Tux Turkel’s article (Oct. 17) examines the central question in a recently decided Superior Court case holding invalid the Bureau of Public Lands’ lease of public land to Central Maine Power. Though the decision is on appeal and thus not final, the case is being ballyhooed by opponents of New England Clean Energy Connect. Turkel states the key question in the case clearly: “Would another transmission line bisecting the lots result in a ‘substantial change’ to these so-called public reserved lands?”

The leased land is nine-tenths of a mile long and 300 feet wide (32 acres); Department of Environmental Protection limitations allow only half of this area to be utilized (16 acres). The combined public parcels are 1,241 acres. The color-coded map accompanying Turkel’s article answers the question he posed; it shows miles and miles of existing power lines and woods roads within the 1,241-acre parcel. Still more miles of power lines, woods roads and ATV trails exist on immediately adjacent private forest land.

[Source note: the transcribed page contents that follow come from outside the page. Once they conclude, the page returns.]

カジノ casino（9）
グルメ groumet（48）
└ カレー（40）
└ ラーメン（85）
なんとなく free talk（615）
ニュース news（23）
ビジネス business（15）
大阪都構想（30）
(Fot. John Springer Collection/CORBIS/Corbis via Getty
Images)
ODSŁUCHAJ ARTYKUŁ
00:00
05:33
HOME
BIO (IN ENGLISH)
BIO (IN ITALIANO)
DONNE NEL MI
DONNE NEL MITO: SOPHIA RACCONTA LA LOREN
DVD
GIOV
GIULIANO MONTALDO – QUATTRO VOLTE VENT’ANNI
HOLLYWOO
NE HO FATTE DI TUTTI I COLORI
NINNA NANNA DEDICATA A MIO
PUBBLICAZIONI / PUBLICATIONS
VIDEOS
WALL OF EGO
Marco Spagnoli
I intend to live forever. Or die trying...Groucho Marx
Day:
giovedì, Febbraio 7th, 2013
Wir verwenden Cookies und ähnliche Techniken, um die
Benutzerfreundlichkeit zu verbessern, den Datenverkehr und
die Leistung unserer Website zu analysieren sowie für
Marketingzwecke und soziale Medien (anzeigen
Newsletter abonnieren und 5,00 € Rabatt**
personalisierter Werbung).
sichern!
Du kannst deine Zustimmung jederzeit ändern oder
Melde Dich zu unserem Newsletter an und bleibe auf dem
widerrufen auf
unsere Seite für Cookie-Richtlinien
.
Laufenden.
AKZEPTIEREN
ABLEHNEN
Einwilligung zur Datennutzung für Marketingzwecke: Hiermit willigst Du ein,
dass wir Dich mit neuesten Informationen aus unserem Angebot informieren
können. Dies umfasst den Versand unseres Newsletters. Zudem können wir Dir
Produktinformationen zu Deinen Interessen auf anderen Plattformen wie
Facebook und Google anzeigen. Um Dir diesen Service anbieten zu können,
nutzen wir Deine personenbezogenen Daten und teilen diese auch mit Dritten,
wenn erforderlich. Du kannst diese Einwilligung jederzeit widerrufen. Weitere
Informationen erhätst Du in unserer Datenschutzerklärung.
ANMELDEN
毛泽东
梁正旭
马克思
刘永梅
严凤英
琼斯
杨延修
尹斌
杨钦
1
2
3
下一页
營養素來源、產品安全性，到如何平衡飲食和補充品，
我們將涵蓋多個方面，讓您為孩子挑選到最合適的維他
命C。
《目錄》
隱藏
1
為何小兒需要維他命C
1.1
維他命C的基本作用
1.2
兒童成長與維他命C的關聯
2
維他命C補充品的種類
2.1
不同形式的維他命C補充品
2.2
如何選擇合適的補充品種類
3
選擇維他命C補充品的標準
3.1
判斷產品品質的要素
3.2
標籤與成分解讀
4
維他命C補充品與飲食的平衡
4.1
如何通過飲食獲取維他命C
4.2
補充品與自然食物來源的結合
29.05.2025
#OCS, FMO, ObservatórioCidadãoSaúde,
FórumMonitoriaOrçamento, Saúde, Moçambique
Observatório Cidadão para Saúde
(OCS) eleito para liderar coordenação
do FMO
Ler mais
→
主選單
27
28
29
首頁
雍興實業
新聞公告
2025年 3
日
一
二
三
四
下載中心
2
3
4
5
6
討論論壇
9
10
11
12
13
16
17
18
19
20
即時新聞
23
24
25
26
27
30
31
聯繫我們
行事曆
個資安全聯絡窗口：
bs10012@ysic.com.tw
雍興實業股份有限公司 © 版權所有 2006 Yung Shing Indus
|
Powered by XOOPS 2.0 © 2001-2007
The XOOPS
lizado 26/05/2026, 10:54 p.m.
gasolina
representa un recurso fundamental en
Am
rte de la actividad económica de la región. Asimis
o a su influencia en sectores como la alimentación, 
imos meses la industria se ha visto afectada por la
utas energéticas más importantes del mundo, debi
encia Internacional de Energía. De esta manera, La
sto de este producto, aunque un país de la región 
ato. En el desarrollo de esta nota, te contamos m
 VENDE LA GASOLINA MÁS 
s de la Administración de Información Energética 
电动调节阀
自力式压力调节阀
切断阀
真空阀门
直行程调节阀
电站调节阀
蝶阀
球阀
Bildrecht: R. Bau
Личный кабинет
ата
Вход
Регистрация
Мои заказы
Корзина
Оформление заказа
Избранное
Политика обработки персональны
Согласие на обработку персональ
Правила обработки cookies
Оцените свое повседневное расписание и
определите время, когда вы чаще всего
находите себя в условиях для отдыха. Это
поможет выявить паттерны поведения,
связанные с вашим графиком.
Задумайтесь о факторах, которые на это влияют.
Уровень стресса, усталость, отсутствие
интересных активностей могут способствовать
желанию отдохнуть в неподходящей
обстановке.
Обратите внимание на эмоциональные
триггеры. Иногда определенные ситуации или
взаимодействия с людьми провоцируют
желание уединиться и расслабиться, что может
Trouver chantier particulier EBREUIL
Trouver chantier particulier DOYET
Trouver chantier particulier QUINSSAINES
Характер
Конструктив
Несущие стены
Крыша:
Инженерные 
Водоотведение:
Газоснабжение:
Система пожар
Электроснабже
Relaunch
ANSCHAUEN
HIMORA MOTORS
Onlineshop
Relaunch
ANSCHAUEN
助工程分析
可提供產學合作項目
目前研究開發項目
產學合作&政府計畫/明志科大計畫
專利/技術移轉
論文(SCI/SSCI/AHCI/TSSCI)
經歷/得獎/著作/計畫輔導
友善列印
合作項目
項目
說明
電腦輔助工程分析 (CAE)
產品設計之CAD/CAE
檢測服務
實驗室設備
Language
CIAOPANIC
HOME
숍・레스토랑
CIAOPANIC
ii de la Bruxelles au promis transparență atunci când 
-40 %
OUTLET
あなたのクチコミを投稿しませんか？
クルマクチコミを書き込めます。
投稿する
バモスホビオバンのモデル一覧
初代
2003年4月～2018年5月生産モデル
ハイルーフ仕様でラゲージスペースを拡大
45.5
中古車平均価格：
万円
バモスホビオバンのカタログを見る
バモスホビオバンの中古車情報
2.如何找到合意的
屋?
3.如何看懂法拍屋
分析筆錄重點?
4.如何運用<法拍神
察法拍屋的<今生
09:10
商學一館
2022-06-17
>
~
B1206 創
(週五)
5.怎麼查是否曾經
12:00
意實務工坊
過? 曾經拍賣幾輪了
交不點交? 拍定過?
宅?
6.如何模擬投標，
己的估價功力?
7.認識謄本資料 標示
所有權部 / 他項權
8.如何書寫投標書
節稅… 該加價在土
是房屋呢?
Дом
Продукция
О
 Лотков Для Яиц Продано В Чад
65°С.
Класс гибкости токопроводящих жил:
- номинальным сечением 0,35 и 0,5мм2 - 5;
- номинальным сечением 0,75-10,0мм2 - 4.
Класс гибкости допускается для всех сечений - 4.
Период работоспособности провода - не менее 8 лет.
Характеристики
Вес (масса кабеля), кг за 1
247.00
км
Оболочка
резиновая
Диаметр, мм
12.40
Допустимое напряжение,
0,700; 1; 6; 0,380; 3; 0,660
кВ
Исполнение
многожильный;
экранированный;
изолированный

Further, Turkel notes that these public parcels are not among “Maine’s top recreational gems”; he characterized them as “lesser-known holdings.” He also notes that 1,200 acres of the 1,241 owned by the public is “valuable” woodland; it has been harvested for decades. It is not pristine forest land.

In short, Turkel’s article and accompanying map make clear that a slight increase of an existing use (within the 1,241-acre parcel) will not “substantially alter” these state-owned lands. Moreover, a lease does not “reduce” the quantum of state-owned land. The constitutional requirements of Maine law are not violated.